Secondo il metodo Montessori la libertà è l’elemento principale che porta a fare emergere nel bambino la sua creatività la quale, a sua volta, è presente nella natura stessa dell’essere umano sin dalla nascita, dunque l’adulto (genitore, educatore, insegnante) deve farsi da parte, lasciando il libero agire del bambino, ovviamente tenendolo sotto controllo, certamente in ambiente sicuro.

La scuola del metodo Montessori – “Casa dei Bambini” – è un vestito cucito a misura di bambino, tutto è a portata di manina: oggetti in legno proporzionati alla forza e alla statura dei bambini, ma soprattutto appropriati alle passioni di ognuno di loro; letterine, cubi, anelli e costruzioni mobili facili da maneggiare; fonogrammi alfabetici mobili, colorati e facili da adoperare; forme geometriche ad incastro colorate di uso semplice; l’utilizzo della famosa learning tower – o torretta montessoriana –

una vera e propria torretta in legno, molto sicura, utile perché un bambino abbia la possibilità di acquisire quanta più autonomia possibile, seguendo i genitori nelle attività della vita quotidiana della casa (aiutare la mamma a lavare le stoviglie o a preparare un dolce, per esempio); arredamento scolastico – banchi, sedie, mobiletti – di dimensione adeguate. Tutto il materiale per lo sviluppo cognitivo a loro disposizione, insomma, ha il fine di sviluppare l’autonomia nel bambino e tutti gli ambienti montessoriani si presentano rigorosamente armoniosi, belli, luminosi, colorati, puliti, igienizzati, ordinati, spaziosi.

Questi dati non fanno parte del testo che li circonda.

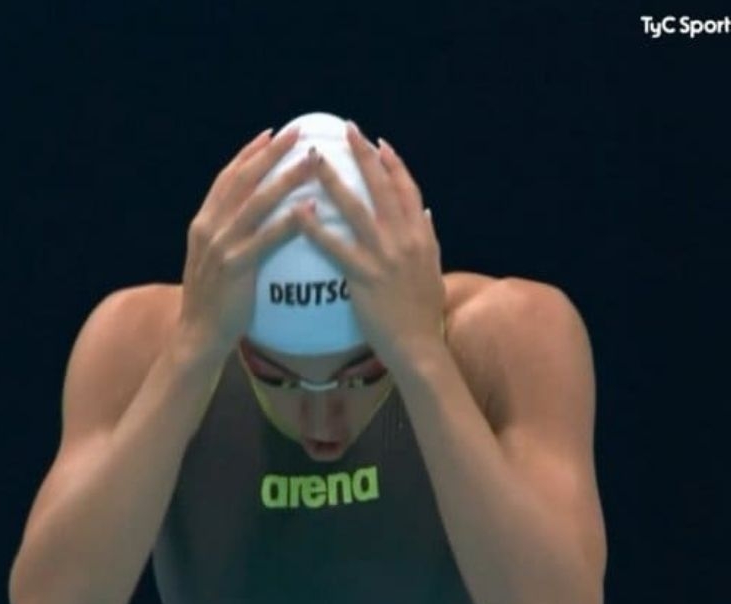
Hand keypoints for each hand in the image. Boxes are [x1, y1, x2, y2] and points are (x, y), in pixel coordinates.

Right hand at [179, 127, 317, 358]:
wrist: (198, 334)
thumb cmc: (215, 300)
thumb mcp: (214, 259)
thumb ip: (229, 235)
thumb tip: (254, 218)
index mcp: (204, 223)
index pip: (228, 178)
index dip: (249, 153)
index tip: (271, 134)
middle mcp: (209, 227)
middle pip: (243, 179)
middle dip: (271, 153)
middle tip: (297, 132)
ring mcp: (221, 246)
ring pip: (257, 202)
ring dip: (286, 178)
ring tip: (312, 161)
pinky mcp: (235, 267)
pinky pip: (266, 238)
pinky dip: (288, 220)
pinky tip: (310, 207)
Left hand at [295, 122, 446, 364]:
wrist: (418, 346)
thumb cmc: (422, 312)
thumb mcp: (433, 270)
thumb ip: (429, 238)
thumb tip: (426, 212)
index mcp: (421, 235)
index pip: (407, 189)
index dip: (393, 164)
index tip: (378, 142)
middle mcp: (404, 239)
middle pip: (382, 188)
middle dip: (364, 155)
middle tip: (347, 129)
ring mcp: (384, 257)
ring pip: (355, 209)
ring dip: (334, 180)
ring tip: (314, 159)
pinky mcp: (363, 277)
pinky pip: (335, 247)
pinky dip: (315, 228)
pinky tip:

Maria Montessori è stata certamente una donna con una personalità molto forte. Fu sempre, tra le altre cose, in prima linea per l’emancipazione femminile. Sin da giovanissima si interessò ai bambini con gravi deficit, andandoli a cercare nei quartieri più poveri di Roma, notando il grande disagio in termini di igiene in cui versavano le vite di quelli che vivevano in queste periferie. Questo la spinse a specializzarsi in neuropsichiatra infantile, dedicandosi allo studio dei batteri e delle malattie. A 70 anni dalla sua morte le strutture scolastiche con il metodo Montessori sono tra quelle più scelte dai genitori che accompagnano i loro bambini a scuola, dove questi ultimi sono liberi di agire in un luogo sicuro e dove possono interagire in totale armonia con i pari o con i più grandicelli.

“Anche i piccoli hanno la loro casa… “Casa dei bambini”. Essa non è un ricovero passivo dei fanciulli, ma una vera scuola di educazione… Viene seguito e diretto lo sviluppo fisico dei bambini… gli esercizi del linguaggio, dei sensi e della vita pratica formano le basi principali delle cognizioni… Poiché l’uomo non è solo un prodotto biologico, ma anche un prodotto sociale” è una frase che noi adulti dobbiamo tenere sempre bene in mente, soprattutto oggi quando veniamo tristemente a conoscenza di fatti di cronaca nera che ci mostrano quanto la nostra scuola, soprattutto quella dei più piccini, sia in sofferenza.